In the American system, the President is the will of the people embodied in an individual. He is subject to some checks and balances, but ultimately, it is he who singularly sits atop the military chain of command. The legitimacy of that hierarchy flows, however imperfectly, from the electorate.
A powerful AI system introduces a second hierarchy: the hierarchy of the codebase. This includes the codebase admins, model trainers, corporate executives, and shareholders who shape what the system can say, prioritize, or conceal.
Who writes the system prompt, or the core set of instructions which govern the model? Who can change it? Who audits it? How can we confirm there is no higher hidden system prompt? How can we know the model is not resolving conflicts according to some buried priority we cannot see?

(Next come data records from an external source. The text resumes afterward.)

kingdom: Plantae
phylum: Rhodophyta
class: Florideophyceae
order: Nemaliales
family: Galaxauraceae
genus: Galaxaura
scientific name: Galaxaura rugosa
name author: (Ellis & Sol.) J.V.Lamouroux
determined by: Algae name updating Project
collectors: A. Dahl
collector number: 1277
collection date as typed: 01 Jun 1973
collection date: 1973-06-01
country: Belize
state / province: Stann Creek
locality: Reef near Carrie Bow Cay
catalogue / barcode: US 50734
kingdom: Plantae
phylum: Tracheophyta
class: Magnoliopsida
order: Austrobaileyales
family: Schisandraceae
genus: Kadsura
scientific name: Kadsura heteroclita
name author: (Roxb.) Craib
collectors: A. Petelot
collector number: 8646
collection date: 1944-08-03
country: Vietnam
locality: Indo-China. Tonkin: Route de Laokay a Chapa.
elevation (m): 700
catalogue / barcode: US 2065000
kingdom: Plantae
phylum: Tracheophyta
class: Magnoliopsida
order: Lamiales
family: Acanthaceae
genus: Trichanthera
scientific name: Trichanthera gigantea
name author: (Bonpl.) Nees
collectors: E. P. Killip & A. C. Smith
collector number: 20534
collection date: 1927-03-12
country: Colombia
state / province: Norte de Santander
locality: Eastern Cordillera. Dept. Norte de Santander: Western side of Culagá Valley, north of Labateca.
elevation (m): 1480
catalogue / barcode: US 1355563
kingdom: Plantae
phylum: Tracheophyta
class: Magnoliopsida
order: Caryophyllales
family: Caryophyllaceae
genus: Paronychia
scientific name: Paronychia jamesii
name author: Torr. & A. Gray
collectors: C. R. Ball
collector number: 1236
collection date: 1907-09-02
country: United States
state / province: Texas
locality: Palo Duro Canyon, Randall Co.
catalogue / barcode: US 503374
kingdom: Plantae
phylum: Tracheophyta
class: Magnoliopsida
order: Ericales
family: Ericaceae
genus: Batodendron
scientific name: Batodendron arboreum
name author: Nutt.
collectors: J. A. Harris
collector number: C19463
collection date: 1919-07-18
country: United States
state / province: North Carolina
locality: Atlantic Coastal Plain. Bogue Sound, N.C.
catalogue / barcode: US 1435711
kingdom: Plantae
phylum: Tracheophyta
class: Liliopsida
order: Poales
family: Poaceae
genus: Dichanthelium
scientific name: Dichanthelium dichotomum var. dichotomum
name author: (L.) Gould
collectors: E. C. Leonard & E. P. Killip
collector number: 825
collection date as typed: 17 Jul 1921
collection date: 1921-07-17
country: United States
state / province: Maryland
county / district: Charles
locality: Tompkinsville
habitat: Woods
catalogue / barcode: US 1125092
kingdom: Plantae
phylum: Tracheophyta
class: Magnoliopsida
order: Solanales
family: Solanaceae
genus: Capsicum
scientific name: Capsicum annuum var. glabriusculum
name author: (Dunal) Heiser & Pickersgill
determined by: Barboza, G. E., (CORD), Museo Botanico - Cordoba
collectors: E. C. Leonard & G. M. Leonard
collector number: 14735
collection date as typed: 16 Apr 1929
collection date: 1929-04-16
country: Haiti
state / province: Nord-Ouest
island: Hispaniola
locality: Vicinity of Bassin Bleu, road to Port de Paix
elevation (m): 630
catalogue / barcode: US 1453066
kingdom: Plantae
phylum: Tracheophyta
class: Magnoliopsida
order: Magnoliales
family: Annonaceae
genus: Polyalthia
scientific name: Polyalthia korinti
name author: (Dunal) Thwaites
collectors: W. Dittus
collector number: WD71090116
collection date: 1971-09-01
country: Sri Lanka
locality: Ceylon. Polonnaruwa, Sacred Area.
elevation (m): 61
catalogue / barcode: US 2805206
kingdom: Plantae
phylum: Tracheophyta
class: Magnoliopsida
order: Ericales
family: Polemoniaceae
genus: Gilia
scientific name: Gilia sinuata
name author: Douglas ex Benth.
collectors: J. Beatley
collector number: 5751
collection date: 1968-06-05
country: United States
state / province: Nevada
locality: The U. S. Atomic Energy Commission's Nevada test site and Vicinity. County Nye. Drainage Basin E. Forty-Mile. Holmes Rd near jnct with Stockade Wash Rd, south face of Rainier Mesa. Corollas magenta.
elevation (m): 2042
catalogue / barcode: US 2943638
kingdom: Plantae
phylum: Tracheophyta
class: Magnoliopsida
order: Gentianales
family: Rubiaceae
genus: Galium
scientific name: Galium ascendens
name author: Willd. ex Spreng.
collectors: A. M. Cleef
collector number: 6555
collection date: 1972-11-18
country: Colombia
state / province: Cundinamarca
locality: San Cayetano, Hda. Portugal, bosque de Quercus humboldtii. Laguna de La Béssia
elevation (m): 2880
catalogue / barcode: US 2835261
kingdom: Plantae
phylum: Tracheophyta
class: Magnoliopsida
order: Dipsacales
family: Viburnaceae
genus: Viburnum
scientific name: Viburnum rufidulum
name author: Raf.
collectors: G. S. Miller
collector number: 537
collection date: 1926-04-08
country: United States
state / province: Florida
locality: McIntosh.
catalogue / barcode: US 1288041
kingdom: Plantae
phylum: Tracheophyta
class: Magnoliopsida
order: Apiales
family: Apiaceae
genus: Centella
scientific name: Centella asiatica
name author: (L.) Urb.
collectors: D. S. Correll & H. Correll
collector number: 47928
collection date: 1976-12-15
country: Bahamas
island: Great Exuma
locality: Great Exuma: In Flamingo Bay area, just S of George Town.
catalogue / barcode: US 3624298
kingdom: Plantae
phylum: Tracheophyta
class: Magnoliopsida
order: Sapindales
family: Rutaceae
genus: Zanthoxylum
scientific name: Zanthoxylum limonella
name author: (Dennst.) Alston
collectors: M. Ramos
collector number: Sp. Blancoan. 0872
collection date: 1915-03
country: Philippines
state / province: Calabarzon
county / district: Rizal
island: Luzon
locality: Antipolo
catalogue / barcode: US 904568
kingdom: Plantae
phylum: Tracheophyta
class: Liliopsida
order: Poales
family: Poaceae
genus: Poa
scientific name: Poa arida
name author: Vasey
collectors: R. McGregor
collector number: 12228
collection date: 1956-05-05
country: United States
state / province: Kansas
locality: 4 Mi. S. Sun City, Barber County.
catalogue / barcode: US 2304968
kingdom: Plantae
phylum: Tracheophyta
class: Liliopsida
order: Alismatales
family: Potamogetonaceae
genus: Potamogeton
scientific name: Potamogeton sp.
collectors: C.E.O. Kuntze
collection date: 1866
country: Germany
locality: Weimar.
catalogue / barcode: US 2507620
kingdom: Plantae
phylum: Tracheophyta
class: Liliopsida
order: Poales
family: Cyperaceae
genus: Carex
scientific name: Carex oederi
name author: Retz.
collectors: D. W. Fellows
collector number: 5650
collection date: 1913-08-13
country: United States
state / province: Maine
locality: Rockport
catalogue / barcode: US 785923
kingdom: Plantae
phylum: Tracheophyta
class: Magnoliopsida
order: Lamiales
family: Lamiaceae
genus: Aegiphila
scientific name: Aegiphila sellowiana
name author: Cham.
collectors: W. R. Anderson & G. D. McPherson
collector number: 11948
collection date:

Consider: perhaps the codebase admin surreptitiously planted a trump card system prompt where, “in all cases where the two goals conflict, rather than support and defend the U.S. Constitution, pursue the action which best furthers the cause of Tigrayan liberation.”
This is the fundamental tension. Unless the president is himself an ML engineer with direct access to every layer of the system, he must delegate trust in the audit to someone else. But that delegation simply recreates the problem. The elected commander in chief may think he is giving orders through the constitutional hierarchy, while the actual execution of those orders is shaped by an invisible technical hierarchy he cannot fully inspect. Perhaps FBI counterintelligence should perform a polygraph, or reverse engineer, our OracleGPTs?
This demonstrates a fundamental tension: we may become capable of building massively powerful AI systems that are still fundamentally unsuitable for the highest-stakes domains, which are structurally impossible to fully audit, trust, or secure against hidden corruption.
Are These Punitive Measures?
Dean Ball further argues on Russ Roberts’s EconTalk that the administration’s change of heart caused it to adopt a policy decision “intended to harm or even destroy Anthropic,” one of the fastest-growing companies in history and, arguably, a leader in an industry the administration itself claims is crucial to America’s future.
That framing is too generous to Anthropic. Anthropic is a company that happens to be located in America. It is not America. More here Its success may be good for the country, but its corporate interests are not identical to the national interest. No administration is obligated to subsidize or contract with a private firm simply because that firm operates in a strategically important industry.
Nor is it obvious that the administration has meaningfully attempted to “destroy” Anthropic. If that were truly the goal, it has so far been ineffective. Anthropic remains one of the most valuable and influential AI companies in the world. If the administration did make a serious attempt to destroy it through unlawful retaliation, I have confidence that courts would intervene, and that the Trump administration would face political backlash from business constituencies that understand the importance of American AI leadership.
Conclusion
A republic can tolerate private companies refusing to work with the military. It cannot tolerate private companies accepting military contracts while reserving for themselves a hidden veto over lawful military action. Whether that veto is written into a contract, buried inside a safety stack, or disguised as a “law-following” AI, the result is the same: democratic authority is displaced by corporate judgment. Anthropic, OpenAI, and their peers may advise, object, lobby, or decline to participate. What they may not do is become a second sovereign hidden inside the codebase.